Su padre había perdido la cabeza en la guillotina revolucionaria. Su madre entabló amistad con Madame de Stäel e intimó con Chateaubriand. Ahí es nada. El “hombre de todos los exilios”, como le define Pierre Nora, acabó siendo un hombre libre, un aristócrata que rompió prejuicios propios y ajenos. Encontró en los viajes la mejor manera de canalizar su pasión literaria. Escribió sobre nuestro país, pero fue en Rusia donde la autocracia le desveló aquellas virtudes de la libertad y la democracia que él pretendía criticar.
Custine goza de no pocas semejanzas con el gran Alexis de Tocqueville y su biblia liberal conservadora, La democracia en América. En La Russie en 1839, el marqués dibujó un retrato de la Rusia de Nicolás I que acabaría siendo una profecía de la Rusia de Stalin. Afortunadamente, algunos de los textos de aquella obra han sido recientemente recuperados por la editorial Acantilado bajo el título Cartas de Rusia.
El pueblo sumiso asume las mentiras de Pedro
En una de las primeras misivas, escrita antes de llegar a su destino, relata el encuentro en un navío con el príncipe Piotr Borisóvich Kozlovski. Este explica interesantísimas anécdotas que describen no sólo el carácter de los emperadores, sino también el de sus pueblos. Una de ellas se refiere a Pedro el Grande, quien queriéndose casar con Catalina, le inventa una familia. Primero convierte a un hombre en un gran señor por nacimiento, y, después, lo bautiza como hermano de la soberana.
A partir de aquí, la reflexión del príncipe: “El despotismo ruso no sólo no tiene en cuenta en absoluto las ideas ni los sentimientos, sino que altera los hechos, lucha contra la evidencia y sale victorioso; pues la evidencia no tiene abogados en nuestro país, como tampoco los tiene la justicia, cuando ambas estorban al poder”. El pueblo sumiso asume las mentiras de Pedro.
Pedro, el hipócrita, se crea un nuevo cuñado. Puede recrear el pasado. “La ley no tiene efectos retroactivos; el capricho del déspota, sí”, nos recuerda el príncipe.

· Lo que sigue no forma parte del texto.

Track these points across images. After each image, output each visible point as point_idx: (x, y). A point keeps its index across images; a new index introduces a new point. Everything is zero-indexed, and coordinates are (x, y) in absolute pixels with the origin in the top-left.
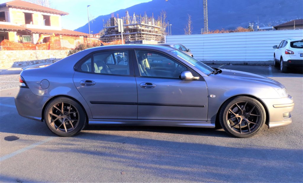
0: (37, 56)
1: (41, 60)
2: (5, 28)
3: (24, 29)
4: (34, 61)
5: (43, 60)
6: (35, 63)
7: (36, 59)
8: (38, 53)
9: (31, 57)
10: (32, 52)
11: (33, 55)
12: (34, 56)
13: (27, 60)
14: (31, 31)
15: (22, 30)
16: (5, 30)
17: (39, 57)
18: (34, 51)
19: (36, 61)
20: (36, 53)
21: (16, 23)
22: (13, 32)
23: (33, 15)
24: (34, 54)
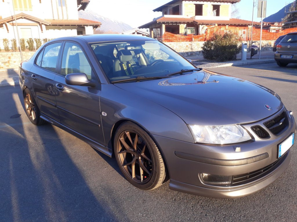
0: (192, 48)
1: (196, 52)
2: (176, 21)
3: (192, 21)
4: (189, 52)
5: (197, 52)
6: (189, 54)
7: (191, 51)
8: (193, 44)
9: (187, 48)
10: (188, 43)
11: (188, 46)
12: (189, 48)
13: (182, 52)
14: (197, 23)
15: (190, 22)
16: (176, 23)
17: (194, 49)
18: (190, 43)
19: (191, 52)
20: (192, 45)
21: (187, 16)
22: (183, 24)
23: (203, 6)
24: (190, 46)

Pedro gobierna con arbitrariedad, porque confía en el espíritu esclavo de una sociedad que otorga poco valor a la verdad.
Las palabras de Custine en esta carta perdurarán en el tiempo y superarán aquel espacio: “La sociedad perecerá por haber confiado en palabras vacías de sentido o contradictorias; entonces los ecos engañosos de la opinión pública, los periódicos, queriendo a toda costa conservar los lectores, contribuirán a aumentar la confusión, aunque sólo sea para tener algo que contar durante un mes más; sacrificarán a la sociedad para vivir a costa de su cadáver”.
El gobierno de la mentira que altera el pasado para controlar el futuro. La cacofonía mediática formada por una clerecía acrítica. La masa adormecida, pasiva, alérgica a toda responsabilidad con el devenir de su nación. Custine escribió en el siglo XIX, pero parece describir la Rusia del siglo XX e, incluso, parece profetizar algo más cercano. No, no malpiensen. Hoy no escribo sobre Sánchez y sus cómplices. Aquel Pedro tenía, al menos, una voluntad modernizadora. El nuestro, ni eso.